# Welcher LINUX-Profi hat mal kurz Zeit?



## Slizzzer (23. Januar 2003)

Hi!
Ich wende mich jetzt an dieses Forum, weil ich mittlerweile vollkommen konfus bin!

Ich stricke immer noch an einem File- und Mailserver rum, allerdings tauchen immer wieder Probleme auf.

Vor lauter Man-Pages und Tutorials sehe ich meinen Schreibtisch nicht mehr!

Ich habe mal alles relevante zusammengeschrieben und würde mich freuen, wenn sich jemand von Euch mal Zeit nehmen würde diese Sachen zu analysieren. Bitte nur jemand, der behaupten kann einen Server komplett und Zickenfrei zum Laufen gebracht zu haben!
Es geht mir im Moment "nur" um den SAMBA-Server. Mit der Domänenanmeldung klappt das nicht! Unter NT sehe ich wenigstens den Server in der Netzwerkumgebung und kann mich einloggen. Unter 2000 sehe ich den Server, kann mich aber nicht einloggen. Ausserdem scheint mir das Netzwerk extrem langsam?!
Na ja, egal. Wenn jemand so nett wäre kann er ja hier reinposten, oder mir ne Mail schicken, dann kann ich die Zusammenstellung rüberschicken.

DANKE!


----------



## Daniel Wittberger (13. April 2003)

Hi

Im bezug Mailserver mit Fetchmail kann ich dir vielleicht helfen. Ich habe mir selber vor kurzem einen Mailserver mit Fetchmail und POP3-Zugriff eingerichtet. Wenn du Fragen dazuhast. Post einfach hier dran. Kann aber ein Weilchen dauern, da ich die ganze nächste Woche in Paris bin.

Gr33ts
Stauffenberg


----------



## Thomas Darimont (13. April 2003)

Servus!

Soweit ich weis, kannst du dich bei nem Saba Server nur einloggen, wenn das Konto, mitdem du dich an deinem Lokalen System anmeldest auch auf dem Server vorhanden ist ...
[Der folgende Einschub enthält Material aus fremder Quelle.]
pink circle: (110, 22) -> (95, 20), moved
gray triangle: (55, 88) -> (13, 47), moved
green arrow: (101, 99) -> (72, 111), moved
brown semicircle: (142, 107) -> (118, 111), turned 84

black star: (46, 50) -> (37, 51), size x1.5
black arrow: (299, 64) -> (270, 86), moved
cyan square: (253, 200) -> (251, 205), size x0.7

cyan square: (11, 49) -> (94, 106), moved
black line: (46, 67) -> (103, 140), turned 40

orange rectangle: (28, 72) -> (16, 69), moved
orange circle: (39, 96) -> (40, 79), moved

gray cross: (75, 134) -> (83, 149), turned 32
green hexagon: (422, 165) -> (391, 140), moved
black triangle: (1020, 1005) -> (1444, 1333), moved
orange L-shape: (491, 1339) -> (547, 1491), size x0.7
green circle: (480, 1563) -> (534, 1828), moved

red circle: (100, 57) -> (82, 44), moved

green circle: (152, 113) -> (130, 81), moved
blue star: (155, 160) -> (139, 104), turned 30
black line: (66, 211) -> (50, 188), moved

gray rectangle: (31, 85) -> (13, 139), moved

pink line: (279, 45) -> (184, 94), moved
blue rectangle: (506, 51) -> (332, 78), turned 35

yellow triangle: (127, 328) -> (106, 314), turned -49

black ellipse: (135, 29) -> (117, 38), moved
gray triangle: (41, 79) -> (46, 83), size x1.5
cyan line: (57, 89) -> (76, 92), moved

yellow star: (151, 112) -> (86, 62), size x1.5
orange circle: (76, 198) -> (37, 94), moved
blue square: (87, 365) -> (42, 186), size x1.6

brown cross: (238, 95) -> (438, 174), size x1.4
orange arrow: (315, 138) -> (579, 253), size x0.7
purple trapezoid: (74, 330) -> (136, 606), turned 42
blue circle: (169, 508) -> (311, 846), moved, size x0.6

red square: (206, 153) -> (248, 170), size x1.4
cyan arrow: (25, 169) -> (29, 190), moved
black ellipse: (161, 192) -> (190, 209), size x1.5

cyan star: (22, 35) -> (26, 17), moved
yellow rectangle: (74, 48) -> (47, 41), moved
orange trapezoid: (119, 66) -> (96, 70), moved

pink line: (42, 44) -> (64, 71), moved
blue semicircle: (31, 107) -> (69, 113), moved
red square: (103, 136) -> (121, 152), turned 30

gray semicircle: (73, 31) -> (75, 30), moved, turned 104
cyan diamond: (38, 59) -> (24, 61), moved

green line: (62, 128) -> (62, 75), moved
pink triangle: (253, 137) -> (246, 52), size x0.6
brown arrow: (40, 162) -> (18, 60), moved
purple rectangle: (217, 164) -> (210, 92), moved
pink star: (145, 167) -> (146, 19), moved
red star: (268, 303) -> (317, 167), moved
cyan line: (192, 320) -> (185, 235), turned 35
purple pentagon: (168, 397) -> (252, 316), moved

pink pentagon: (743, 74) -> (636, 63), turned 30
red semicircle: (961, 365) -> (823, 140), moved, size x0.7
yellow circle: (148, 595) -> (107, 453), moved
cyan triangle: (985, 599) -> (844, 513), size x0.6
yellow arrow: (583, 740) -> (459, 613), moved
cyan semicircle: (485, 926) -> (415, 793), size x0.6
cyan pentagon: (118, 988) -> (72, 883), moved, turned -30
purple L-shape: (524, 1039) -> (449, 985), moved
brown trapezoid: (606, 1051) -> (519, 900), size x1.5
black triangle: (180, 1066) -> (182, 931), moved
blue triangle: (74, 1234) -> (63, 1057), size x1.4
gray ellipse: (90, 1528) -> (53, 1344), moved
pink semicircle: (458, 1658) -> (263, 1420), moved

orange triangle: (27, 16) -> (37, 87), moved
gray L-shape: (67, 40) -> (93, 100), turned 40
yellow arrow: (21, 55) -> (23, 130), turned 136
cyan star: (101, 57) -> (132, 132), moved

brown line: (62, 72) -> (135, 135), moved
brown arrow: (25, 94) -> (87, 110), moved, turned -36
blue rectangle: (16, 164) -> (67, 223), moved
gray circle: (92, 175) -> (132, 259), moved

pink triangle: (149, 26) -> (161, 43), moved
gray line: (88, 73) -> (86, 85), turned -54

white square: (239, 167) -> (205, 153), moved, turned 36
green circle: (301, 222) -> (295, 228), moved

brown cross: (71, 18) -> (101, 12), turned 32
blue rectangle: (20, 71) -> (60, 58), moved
Also wenn du auf dem W2K PC:

USER:USERXXL
PWD:XXLUSER

hast musst du auch auf dem Linux PC nen USER

USER:USERXXL
PWD:XXLUSER

anlegen...

der dann auch noch Sambaberechtigungen haben muss...

Gruss Tom


----------



## Marcus Roffmann (14. April 2003)

Wenn du den Server als PDC (Primary Domain Controller) einsetzen willst:
http://www.tutorials.de/tutorials7525.html
http://hr.uoregon.edu/davidrl/samba/samba-pdc.html#pdc

Grundsätzliches:
Password encryption (encrypt passwords) auf "yes" setzen. In den Samba-Sources gibt es auch eine Datei zum hinzufügen des richtigen Registry-Schlüssels um es unter WinNT, Win2k etc. zu benutzen.
Außerdem darfst du die Maschinen-Accounts nicht vergessen und die Benutzer müssen auch in der smbpasswd vorhanden sein (siehste aber in meinem Tut).

Ich kann von mir behaupten einen Server zum Laufen gebracht zu haben. Vertrau mir!


----------